═══ EXERCISE INPUT

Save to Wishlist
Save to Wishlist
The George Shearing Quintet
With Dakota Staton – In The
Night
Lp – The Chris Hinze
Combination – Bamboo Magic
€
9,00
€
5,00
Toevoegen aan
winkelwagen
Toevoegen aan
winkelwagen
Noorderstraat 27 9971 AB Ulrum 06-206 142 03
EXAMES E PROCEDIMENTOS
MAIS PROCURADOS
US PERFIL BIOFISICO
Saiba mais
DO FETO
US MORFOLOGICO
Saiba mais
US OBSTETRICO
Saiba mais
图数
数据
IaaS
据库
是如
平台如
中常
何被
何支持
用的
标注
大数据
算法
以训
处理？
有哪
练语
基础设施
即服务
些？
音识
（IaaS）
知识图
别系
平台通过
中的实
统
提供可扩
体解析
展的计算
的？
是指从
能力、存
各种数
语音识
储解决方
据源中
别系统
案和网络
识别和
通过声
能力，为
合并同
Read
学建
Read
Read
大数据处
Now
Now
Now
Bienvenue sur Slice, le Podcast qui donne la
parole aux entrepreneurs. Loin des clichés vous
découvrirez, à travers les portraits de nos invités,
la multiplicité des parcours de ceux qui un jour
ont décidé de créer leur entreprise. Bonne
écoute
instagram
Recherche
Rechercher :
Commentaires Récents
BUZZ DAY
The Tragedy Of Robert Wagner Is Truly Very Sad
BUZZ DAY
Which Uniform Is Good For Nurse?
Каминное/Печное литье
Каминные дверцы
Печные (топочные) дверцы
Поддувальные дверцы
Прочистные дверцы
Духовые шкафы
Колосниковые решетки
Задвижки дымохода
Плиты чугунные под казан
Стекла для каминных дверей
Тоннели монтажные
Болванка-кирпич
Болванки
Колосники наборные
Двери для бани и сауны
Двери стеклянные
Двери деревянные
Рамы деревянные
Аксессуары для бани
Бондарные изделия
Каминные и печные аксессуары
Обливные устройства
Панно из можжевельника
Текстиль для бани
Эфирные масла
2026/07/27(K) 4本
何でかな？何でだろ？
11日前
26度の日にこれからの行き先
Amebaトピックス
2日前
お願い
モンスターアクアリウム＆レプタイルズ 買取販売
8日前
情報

══════

▸ ASSIGNED TASK
Please write out the whole listing once more, exactly.

▸ ANSWER TO THE EXERCISE
Save to Wishlist
Save to Wishlist
The George Shearing Quintet
With Dakota Staton – In The
Night
Lp – The Chris Hinze
Combination – Bamboo Magic
€
9,00
€
5,00
Toevoegen aan
winkelwagen
Toevoegen aan
winkelwagen
Noorderstraat 27 9971 AB Ulrum 06-206 142 03
EXAMES E PROCEDIMENTOS
MAIS PROCURADOS
US PERFIL BIOFISICO
Saiba mais
DO FETO
US MORFOLOGICO
Saiba mais
US OBSTETRICO
Saiba mais
图数
数据
IaaS
据库
是如
平台如
中常
何被
何支持
用的
标注
大数据
算法
以训
处理？
有哪
练语
基础设施
即服务
些？
音识
（IaaS）
知识图
别系
平台通过
中的实
统
提供可扩
体解析
展的计算
的？
是指从
能力、存
各种数
语音识
储解决方
据源中
别系统
案和网络
识别和
通过声
能力，为
合并同
Read
学建
Read
Read
大数据处
Now
Now
Now
Bienvenue sur Slice, le Podcast qui donne la
parole aux entrepreneurs. Loin des clichés vous
découvrirez, à travers les portraits de nos invités,
la multiplicité des parcours de ceux qui un jour
ont décidé de créer leur entreprise. Bonne
écoute
instagram
Recherche
Rechercher :
Commentaires Récents
BUZZ DAY
The Tragedy Of Robert Wagner Is Truly Very Sad
BUZZ DAY
Which Uniform Is Good For Nurse?
Каминное/Печное литье
Каминные дверцы
Печные (топочные) дверцы
Поддувальные дверцы
Прочистные дверцы
Духовые шкафы
Колосниковые решетки
Задвижки дымохода
Плиты чугунные под казан
Стекла для каминных дверей
Тоннели монтажные
Болванка-кирпич
Болванки
Колосники наборные
Двери для бани и сауны
Двери стеклянные
Двери деревянные
Рамы деревянные
Аксессуары для бани
Бондарные изделия
Каминные и печные аксессуары
Обливные устройства
Панно из можжевельника
Текстиль для бани
Эфирные масла
2026/07/27(K) 4本
何でかな？何でだろ？
11日前
26度の日にこれからの行き先
Amebaトピックス
2日前
お願い
モンスターアクアリウム＆レプタイルズ 買取販売
8日前
情報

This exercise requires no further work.